[Stored data]

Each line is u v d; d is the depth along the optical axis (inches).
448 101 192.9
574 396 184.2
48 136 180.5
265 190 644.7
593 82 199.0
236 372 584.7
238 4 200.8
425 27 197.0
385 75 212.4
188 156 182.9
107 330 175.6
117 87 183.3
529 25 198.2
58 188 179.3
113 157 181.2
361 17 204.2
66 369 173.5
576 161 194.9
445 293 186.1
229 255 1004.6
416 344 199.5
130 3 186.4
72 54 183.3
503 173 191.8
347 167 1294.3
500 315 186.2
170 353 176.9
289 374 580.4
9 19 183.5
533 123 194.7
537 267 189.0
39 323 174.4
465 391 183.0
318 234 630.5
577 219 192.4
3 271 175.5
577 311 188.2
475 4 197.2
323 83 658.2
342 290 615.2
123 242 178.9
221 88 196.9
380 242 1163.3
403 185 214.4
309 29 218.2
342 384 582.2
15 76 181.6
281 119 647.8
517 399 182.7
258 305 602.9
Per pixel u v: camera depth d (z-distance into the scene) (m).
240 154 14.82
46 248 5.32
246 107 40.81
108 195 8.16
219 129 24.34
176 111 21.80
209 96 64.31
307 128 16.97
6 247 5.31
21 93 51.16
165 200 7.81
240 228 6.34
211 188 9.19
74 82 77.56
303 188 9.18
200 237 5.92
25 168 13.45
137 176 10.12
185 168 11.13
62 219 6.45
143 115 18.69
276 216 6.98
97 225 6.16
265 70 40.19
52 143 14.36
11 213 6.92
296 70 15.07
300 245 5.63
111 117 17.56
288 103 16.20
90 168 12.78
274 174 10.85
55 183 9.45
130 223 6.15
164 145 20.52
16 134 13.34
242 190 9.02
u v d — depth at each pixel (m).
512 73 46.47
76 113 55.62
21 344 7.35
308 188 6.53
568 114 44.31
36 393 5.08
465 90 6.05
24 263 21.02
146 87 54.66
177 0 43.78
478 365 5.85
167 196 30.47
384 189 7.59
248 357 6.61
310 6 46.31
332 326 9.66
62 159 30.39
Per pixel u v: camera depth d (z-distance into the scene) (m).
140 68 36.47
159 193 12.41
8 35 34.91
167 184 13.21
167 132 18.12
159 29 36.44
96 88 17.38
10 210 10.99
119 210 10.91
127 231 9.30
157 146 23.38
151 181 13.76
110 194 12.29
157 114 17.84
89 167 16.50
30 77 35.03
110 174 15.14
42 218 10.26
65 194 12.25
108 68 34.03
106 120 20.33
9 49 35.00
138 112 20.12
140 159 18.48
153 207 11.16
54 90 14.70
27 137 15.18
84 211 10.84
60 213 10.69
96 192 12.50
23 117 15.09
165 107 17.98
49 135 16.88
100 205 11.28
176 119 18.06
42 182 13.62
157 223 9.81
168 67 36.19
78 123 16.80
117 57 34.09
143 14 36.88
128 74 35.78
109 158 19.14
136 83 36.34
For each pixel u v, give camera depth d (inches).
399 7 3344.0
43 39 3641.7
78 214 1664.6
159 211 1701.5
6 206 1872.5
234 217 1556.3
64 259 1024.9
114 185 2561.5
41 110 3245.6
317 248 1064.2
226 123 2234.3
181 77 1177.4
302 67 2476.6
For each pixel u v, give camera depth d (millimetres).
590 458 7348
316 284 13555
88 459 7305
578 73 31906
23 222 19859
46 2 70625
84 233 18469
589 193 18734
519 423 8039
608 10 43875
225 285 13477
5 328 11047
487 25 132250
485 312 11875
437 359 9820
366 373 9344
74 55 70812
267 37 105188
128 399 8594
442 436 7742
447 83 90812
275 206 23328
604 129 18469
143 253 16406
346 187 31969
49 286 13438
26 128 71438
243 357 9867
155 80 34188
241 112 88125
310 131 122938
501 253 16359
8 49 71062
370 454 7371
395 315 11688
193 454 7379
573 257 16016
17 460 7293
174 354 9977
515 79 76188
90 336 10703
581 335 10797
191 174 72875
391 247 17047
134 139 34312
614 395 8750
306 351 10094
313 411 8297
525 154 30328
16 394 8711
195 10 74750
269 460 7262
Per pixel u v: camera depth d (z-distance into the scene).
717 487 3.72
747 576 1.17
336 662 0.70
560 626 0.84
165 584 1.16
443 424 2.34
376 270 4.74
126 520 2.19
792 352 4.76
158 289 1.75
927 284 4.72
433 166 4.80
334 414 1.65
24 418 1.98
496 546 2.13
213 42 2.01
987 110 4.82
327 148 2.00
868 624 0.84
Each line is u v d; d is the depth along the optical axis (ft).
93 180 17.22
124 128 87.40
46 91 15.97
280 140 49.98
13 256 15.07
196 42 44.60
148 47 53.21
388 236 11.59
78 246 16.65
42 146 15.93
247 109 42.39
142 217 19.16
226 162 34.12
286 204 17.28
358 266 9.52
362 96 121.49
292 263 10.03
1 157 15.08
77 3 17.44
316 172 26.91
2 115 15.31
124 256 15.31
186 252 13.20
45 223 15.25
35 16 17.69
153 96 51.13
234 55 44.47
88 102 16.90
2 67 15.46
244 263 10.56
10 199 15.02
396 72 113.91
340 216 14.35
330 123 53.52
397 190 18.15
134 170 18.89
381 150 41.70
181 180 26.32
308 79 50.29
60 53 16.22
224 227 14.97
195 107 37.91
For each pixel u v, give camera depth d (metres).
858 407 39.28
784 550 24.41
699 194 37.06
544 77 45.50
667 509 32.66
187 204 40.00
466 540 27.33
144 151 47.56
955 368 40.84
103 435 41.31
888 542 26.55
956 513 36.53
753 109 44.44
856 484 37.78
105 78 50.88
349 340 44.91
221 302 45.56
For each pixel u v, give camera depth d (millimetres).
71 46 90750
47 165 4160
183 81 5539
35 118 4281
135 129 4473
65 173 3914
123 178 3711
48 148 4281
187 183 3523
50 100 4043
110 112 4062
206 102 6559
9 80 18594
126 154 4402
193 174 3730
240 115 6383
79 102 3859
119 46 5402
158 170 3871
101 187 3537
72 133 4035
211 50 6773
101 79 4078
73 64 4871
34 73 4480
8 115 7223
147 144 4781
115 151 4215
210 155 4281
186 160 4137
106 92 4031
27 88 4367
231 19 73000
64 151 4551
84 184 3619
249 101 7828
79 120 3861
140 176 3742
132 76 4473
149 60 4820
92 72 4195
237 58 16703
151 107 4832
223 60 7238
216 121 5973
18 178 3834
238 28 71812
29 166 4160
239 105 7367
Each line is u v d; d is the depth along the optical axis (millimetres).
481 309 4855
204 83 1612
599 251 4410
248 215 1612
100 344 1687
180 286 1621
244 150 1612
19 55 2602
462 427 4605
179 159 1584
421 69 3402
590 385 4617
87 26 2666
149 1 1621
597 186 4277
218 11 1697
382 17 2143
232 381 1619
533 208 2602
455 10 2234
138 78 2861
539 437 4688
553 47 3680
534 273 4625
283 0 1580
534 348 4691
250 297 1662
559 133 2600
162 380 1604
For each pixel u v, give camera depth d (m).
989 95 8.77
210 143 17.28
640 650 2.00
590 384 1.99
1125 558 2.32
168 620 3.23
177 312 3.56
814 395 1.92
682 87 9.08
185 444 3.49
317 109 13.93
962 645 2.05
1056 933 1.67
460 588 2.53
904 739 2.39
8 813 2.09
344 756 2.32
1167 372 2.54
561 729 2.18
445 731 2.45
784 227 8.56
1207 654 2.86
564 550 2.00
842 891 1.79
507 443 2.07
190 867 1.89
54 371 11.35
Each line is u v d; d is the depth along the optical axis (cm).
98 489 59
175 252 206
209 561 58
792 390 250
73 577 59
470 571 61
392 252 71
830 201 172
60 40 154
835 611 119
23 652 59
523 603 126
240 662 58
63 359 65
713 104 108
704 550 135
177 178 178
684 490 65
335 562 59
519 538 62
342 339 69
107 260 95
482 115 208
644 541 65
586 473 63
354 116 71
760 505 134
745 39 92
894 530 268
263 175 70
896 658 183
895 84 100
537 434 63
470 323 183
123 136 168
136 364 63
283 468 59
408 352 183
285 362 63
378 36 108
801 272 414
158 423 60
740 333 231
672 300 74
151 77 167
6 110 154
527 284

** TASK DESCRIPTION **
Return, with no change at all, every line in the entries above from the line containing "179 159 1584" through the line containing "784 227 8.56".

** EXERCISE ANSWER **
179 159 1584
421 69 3402
590 385 4617
87 26 2666
149 1 1621
597 186 4277
218 11 1697
382 17 2143
232 381 1619
533 208 2602
455 10 2234
138 78 2861
539 437 4688
553 47 3680
534 273 4625
283 0 1580
534 348 4691
250 297 1662
559 133 2600
162 380 1604
For each pixel u v, give camera depth d (m).
989 95 8.77
210 143 17.28
640 650 2.00
590 384 1.99
1125 558 2.32
168 620 3.23
177 312 3.56
814 395 1.92
682 87 9.08
185 444 3.49
317 109 13.93
962 645 2.05
1056 933 1.67
460 588 2.53
904 739 2.39
8 813 2.09
344 756 2.32
1167 372 2.54
561 729 2.18
445 731 2.45
784 227 8.56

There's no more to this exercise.